¿Van a acabar con el Castrismo? Congresistas de Miami le dan candela a Marco Rubio
Congresistas cubanoamericanos Mario Díaz-Balart y Carlos Giménez apoyan las fuertes declaraciones de Marco Rubio sobre la necesidad de "aniquilar" el régimen cubano y vincular reformas políticas a económicas.
¡Oye esto pa' que veas! Resulta que los congresistas cubanoamericanos Mario Díaz-Balart y Carlos Giménez están encendidos, echándole flores a las últimas palabras del Secretario de Estado, Marco Rubio, sobre el futuro de Cuba. ¡Parece que la cosa se está poniendo caliente!
Rubio soltó unas declaraciones en una entrevista con Fox News que tienen a más de uno comentando en la calle, y al parecer, a los representantes de Miami les cayeron como anillo al dedo.
¿Qué fue lo que pasó?
Pues mira, Marco Rubio se fue de frente, diciendo que el régimen castrista está en serios problemas y que pronto "tendremos más noticias al respecto". Advirtió que las autoridades cubanas no dan pie con bola para resolver la crisis económica que tiene a la isla enredada.

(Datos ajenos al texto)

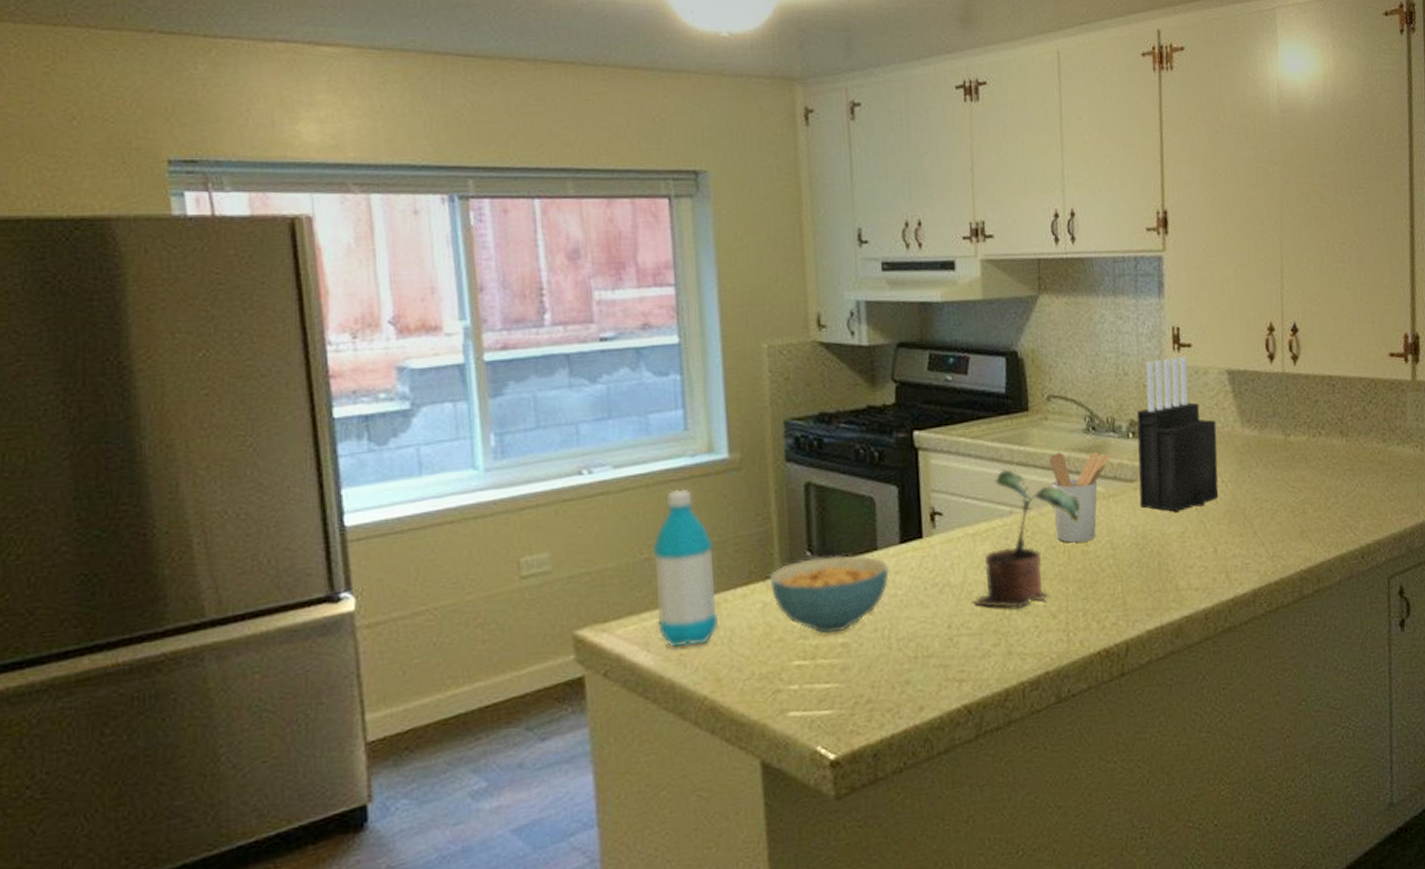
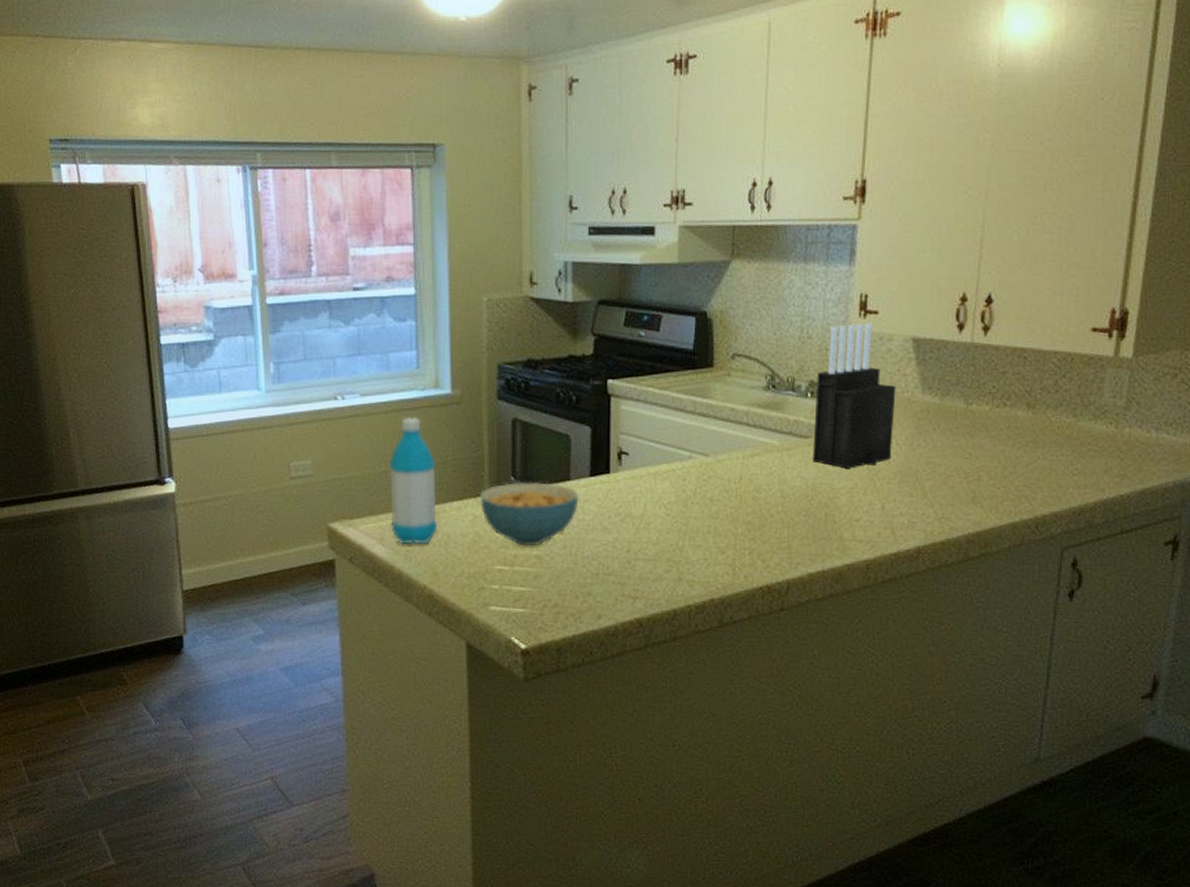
potted plant: present [972,468,1080,609] -> none [650,418,754,542]
utensil holder: present [1049,452,1111,543] -> none [729,406,788,489]

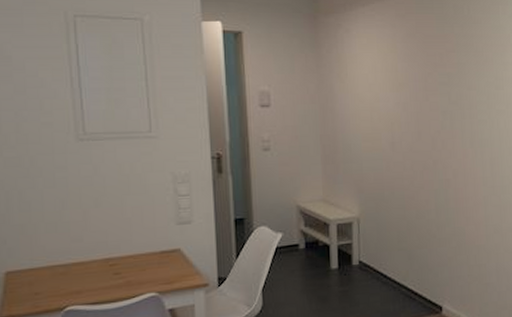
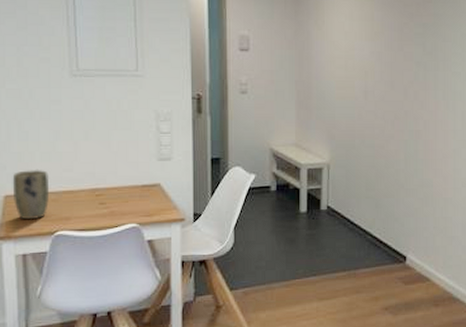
plant pot: none [13,241,58,297] -> present [12,169,50,220]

El Secretario de Estado ha estado insistiendo en que el sistema de gobierno actual en Cuba simplemente "no funciona". Lo ha calificado de "completamente disfuncional", y no se anda con rodeos.
¿Dónde y cuándo se oyó todo esto?
Las declaraciones principales de las que se habla salieron de una entrevista con Fox News. Pero además, el 30 de marzo, en otra entrevista con Al Jazeera, Rubio reforzó su mensaje. El ambiente, según se desprende, es de tensión y de un posible movimiento político en camino.
Los congresistas, por su parte, han estado usando sus redes, como X (antes Twitter), para dejar clara su postura. Se siente la urgencia y la crítica al panorama actual.
¿Y por qué esto importa?
Esto importa porque se trata de la política exterior de Estados Unidos hacia Cuba, y específicamente de la postura de figuras clave. Los congresistas cubanoamericanos como Díaz-Balart y Giménez ven estas palabras como un respaldo a su propia visión de que el régimen actual debe desaparecer y ser "relegado al basurero de la historia", como dijo Giménez.
La idea principal es que no se puede arreglar la economía cubana sin un cambio profundo en el sistema de gobierno. Es decir, si no hay libertades políticas, no hay prosperidad económica que valga. La gente en la calle, que sufre la escasez y la falta de oportunidades, está pendiente de estas conversaciones.
¿Qué dicen las partes?
Por un lado, el Secretario de Estado Marco Rubio insiste en que el problema de Cuba es estructural y necesita "reformas muy serias" tanto políticas como económicas. Dijo que si el régimen está dispuesto a hacer esos cambios, "los vamos a ayudar".
Por otro lado, los congresistas Díaz-Balart y Giménez están totalmente de acuerdo, pidiendo directamente "aniquilar" el régimen. Ellos apoyan que la recuperación económica debe ir de la mano con un cambio de sistema, criticando la falta de libertades civiles.
Aunque no se citan directamente las respuestas del "régimen castrista" a estas declaraciones en el texto original, su postura histórica ha sido de resistencia a las presiones externas y a cambios fundamentales en su modelo de gobierno.
¿Qué viene ahora?
Bueno, según Rubio, "bastante pronto tendremos más noticias". Esto deja claro que hay movimientos en proceso. La postura es clara: reformas políticas serias a cambio de ayuda, y la crítica a la falta de libertades es el eje central.
Lo que hay que seguir de cerca es cómo se desarrollarán estas "noticias" que anuncia Rubio y si habrá algún tipo de acción concreta o cambio real en las políticas de ambos lados. La pelota parece estar en el tejado del gobierno cubano, pero con una presión diplomática de peso encima.